Supplied data:
Start of Block

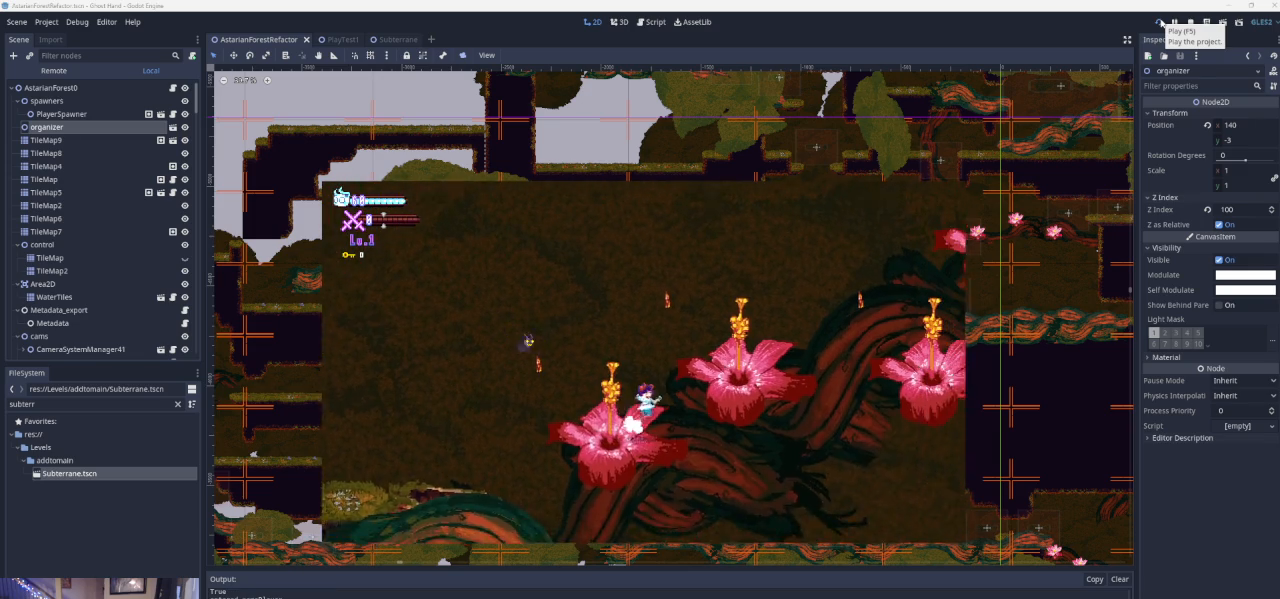
{"buttons": [], "left_stick": "right", "events": [[300, "CROSS", "up"]]}
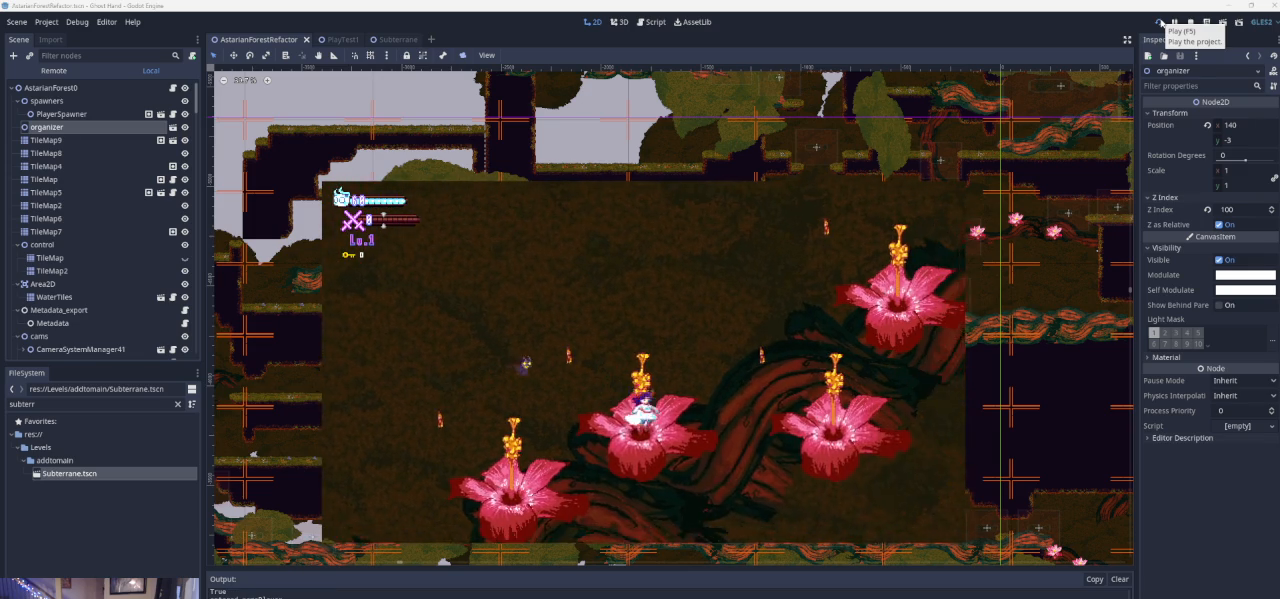
{"buttons": [], "left_stick": "right", "events": [[67, "left_stick", "center"], [167, "CROSS", "down"], [200, "left_stick", "right"], [500, "CROSS", "up"]]}
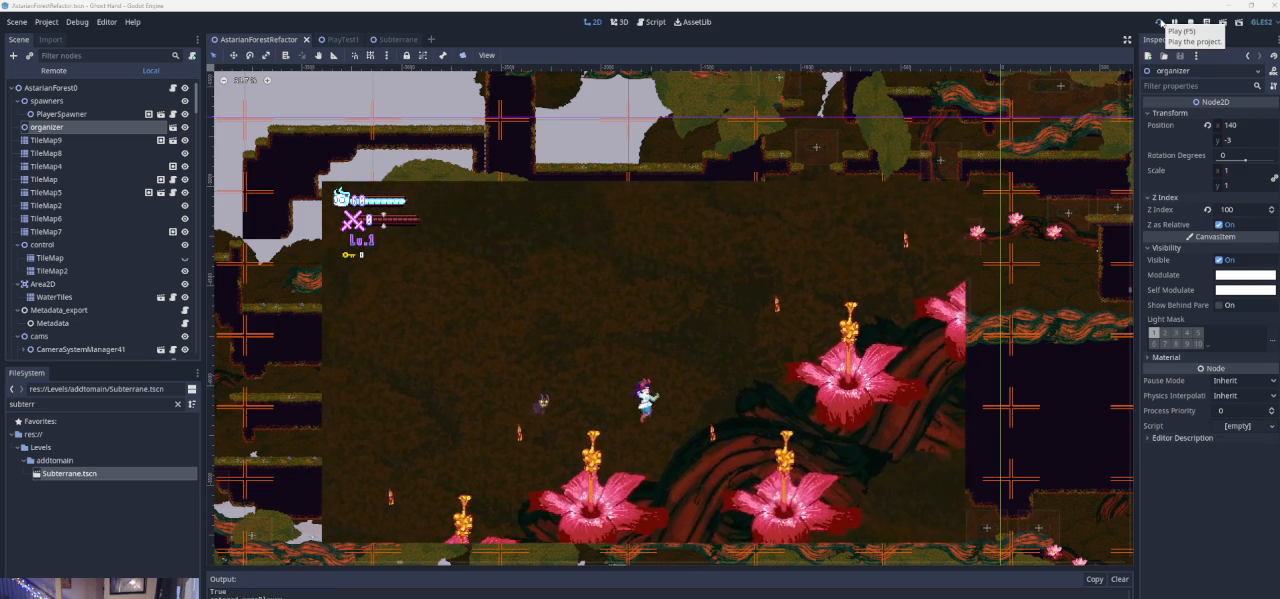
{"buttons": ["CROSS"], "left_stick": "right", "events": [[300, "CROSS", "down"]]}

End of Block

Exercise directions: Could you write out every line above exactly as it stands, with no images?

Written answer:
{"buttons": [], "left_stick": "right", "events": [[300, "CROSS", "up"]]}
{"buttons": [], "left_stick": "right", "events": [[67, "left_stick", "center"], [167, "CROSS", "down"], [200, "left_stick", "right"], [500, "CROSS", "up"]]}
{"buttons": ["CROSS"], "left_stick": "right", "events": [[300, "CROSS", "down"]]}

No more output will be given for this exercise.